Henry Dalziel | General Hacking Posts | October 22, 2012

Sad update to this blog post: our condolences to Jack Barnaby’s family for his untimely death.

Truly amazing, but a hacker with a laptop and a decent wireless card could remotely hack a pacemaker!

With hacking and exploits becoming a daily occurrence – it seems that this particular aspect (internal medical devices) had been overlooked. This vulnerability was highlighted at the Ruxcon BreakPoint security conference in Melbourne. The (main) point of the presentation was to raise awareness to safeguarding embedded medical device manufacturers – kinda greyhat style.

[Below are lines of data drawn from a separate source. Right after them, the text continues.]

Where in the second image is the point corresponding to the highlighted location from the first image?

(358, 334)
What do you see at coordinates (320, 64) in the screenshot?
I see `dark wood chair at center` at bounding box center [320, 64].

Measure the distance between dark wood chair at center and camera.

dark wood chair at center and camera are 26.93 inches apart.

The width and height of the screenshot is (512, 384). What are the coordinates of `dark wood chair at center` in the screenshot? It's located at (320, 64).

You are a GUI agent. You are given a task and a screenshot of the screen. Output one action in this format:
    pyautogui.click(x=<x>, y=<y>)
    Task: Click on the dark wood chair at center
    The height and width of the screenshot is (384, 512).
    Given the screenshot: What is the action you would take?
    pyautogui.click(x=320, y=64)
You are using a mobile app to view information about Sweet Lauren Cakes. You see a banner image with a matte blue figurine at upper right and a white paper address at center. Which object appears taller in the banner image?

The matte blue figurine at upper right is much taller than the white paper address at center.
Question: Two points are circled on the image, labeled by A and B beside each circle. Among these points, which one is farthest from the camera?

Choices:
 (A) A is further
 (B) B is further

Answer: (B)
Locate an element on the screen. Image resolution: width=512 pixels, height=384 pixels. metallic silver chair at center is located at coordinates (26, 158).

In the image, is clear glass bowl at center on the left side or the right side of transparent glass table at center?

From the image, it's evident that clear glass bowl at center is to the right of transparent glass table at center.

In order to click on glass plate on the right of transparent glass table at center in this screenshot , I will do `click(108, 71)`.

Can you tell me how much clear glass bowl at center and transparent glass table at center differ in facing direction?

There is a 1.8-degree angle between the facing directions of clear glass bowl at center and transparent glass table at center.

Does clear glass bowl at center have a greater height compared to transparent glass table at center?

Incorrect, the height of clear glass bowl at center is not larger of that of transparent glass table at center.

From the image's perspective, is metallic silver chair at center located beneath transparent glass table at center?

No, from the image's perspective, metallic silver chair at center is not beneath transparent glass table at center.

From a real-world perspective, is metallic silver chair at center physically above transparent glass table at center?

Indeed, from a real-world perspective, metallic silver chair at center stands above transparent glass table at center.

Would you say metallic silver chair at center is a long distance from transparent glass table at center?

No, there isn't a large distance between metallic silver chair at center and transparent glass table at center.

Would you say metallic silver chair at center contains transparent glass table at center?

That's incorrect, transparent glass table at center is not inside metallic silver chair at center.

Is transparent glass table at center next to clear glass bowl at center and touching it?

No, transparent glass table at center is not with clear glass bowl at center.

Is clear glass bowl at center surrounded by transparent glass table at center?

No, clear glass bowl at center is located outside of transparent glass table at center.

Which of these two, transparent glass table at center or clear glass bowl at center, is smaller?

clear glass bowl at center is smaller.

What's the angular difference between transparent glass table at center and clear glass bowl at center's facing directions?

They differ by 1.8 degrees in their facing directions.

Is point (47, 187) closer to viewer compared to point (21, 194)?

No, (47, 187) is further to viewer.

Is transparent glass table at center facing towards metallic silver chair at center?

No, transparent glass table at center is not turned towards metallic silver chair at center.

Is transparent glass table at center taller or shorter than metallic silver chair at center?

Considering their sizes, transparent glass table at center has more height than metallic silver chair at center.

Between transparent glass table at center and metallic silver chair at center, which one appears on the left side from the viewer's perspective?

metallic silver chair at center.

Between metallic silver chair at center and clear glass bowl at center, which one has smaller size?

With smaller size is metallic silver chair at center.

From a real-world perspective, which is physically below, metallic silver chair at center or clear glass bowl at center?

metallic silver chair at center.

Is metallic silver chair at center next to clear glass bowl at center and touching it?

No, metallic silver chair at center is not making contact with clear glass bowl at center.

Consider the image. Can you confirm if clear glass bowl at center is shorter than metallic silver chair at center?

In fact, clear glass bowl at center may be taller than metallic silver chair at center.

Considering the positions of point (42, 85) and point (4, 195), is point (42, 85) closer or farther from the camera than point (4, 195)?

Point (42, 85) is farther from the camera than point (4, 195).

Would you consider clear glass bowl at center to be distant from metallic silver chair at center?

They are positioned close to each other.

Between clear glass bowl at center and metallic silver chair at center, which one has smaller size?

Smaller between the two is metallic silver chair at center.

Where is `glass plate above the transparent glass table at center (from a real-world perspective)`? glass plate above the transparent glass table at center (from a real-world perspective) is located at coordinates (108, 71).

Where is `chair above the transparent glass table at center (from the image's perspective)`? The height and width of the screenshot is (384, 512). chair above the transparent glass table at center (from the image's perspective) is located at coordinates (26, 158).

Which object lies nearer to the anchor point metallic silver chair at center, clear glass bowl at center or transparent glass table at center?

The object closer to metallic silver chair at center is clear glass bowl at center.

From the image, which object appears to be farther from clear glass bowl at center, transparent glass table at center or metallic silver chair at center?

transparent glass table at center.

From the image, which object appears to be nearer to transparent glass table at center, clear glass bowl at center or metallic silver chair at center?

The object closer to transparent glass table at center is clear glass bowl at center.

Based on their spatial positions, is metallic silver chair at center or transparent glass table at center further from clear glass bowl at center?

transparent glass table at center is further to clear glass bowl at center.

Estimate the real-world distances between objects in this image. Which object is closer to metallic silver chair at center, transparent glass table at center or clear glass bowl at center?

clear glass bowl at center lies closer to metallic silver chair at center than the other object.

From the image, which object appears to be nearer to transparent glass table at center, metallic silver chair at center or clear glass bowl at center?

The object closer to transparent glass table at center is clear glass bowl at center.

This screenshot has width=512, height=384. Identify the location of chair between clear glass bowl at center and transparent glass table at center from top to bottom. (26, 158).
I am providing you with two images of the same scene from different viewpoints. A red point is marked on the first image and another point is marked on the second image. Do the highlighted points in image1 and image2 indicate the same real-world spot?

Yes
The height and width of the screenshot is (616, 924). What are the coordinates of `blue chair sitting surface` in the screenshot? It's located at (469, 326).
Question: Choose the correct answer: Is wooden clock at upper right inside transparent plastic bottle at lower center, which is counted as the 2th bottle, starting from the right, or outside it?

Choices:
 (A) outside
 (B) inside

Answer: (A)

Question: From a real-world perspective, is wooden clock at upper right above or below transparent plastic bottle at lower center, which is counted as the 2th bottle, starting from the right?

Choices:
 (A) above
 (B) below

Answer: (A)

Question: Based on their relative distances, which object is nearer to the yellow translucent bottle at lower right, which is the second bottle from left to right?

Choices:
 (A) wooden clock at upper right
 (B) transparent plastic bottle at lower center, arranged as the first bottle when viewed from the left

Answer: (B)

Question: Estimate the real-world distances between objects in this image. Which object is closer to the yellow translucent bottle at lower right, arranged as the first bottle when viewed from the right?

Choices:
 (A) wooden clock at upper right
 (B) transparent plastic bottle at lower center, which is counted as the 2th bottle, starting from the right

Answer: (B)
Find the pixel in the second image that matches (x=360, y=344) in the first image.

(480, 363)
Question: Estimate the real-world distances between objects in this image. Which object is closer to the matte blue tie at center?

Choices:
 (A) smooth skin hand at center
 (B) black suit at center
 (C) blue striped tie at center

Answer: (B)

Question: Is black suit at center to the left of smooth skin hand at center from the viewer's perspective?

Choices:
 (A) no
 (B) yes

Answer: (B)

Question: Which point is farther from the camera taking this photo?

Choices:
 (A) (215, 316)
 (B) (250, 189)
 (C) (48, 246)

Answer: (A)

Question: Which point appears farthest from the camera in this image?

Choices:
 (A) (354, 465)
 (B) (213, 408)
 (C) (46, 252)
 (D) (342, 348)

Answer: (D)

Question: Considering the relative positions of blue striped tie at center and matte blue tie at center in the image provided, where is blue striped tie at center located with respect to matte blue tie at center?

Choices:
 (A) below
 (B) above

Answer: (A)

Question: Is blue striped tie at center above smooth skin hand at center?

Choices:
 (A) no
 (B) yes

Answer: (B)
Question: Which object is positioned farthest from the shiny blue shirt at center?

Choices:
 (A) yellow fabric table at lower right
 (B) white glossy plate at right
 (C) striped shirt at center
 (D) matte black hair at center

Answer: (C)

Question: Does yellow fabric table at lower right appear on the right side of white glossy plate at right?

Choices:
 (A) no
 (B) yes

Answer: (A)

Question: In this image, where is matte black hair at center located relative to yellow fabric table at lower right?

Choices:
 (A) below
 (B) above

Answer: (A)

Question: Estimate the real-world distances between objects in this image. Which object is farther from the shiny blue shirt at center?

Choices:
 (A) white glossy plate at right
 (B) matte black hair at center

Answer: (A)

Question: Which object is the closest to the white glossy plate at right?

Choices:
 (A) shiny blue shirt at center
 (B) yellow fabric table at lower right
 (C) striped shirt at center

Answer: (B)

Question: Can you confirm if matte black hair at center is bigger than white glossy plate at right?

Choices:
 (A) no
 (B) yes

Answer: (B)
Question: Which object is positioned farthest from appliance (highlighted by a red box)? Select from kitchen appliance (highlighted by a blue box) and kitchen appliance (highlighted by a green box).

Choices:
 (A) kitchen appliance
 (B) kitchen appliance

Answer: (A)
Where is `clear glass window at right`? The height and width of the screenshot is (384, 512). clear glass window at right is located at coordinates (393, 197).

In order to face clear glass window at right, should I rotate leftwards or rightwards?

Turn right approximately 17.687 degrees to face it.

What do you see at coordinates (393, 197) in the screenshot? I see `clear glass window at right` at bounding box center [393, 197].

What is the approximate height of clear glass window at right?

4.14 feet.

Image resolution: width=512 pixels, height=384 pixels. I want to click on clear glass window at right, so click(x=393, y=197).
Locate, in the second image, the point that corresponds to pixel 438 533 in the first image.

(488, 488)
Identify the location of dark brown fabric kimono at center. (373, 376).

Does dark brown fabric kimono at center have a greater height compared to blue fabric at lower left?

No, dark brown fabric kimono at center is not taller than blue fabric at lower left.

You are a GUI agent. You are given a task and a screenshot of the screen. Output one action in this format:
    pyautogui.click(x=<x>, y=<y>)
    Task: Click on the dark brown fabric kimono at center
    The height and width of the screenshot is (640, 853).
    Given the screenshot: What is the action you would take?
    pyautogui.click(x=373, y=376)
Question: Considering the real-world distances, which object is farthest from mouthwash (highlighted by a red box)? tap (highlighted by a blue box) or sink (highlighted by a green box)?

Besides reverse engineering a pacemaker to deliver a deadly shock from up to twenty meters away fifty – the speaker, Jack Barnaby from Risky Biz, also demonstrated how he could rewrite the devices’ onboard firmware. Jack also said it possible to upload malicious firmware to servers that would be capable of infecting pacemakers and ICDs. “We are potentially looking at a worm with the ability to commit mass murder,” Jack said. “It’s kind of scary.”

You can imagine how this could be used – even for assassination! The killer would leave no evidence – nothing – all the tools required would be a laptop and a chair at a local coffee shop, or airport departure lounge near their victim.

Apparently the FDA does test (human embedded) equipment but they do not audit, (nor likely even understand) the code that makes the thing work.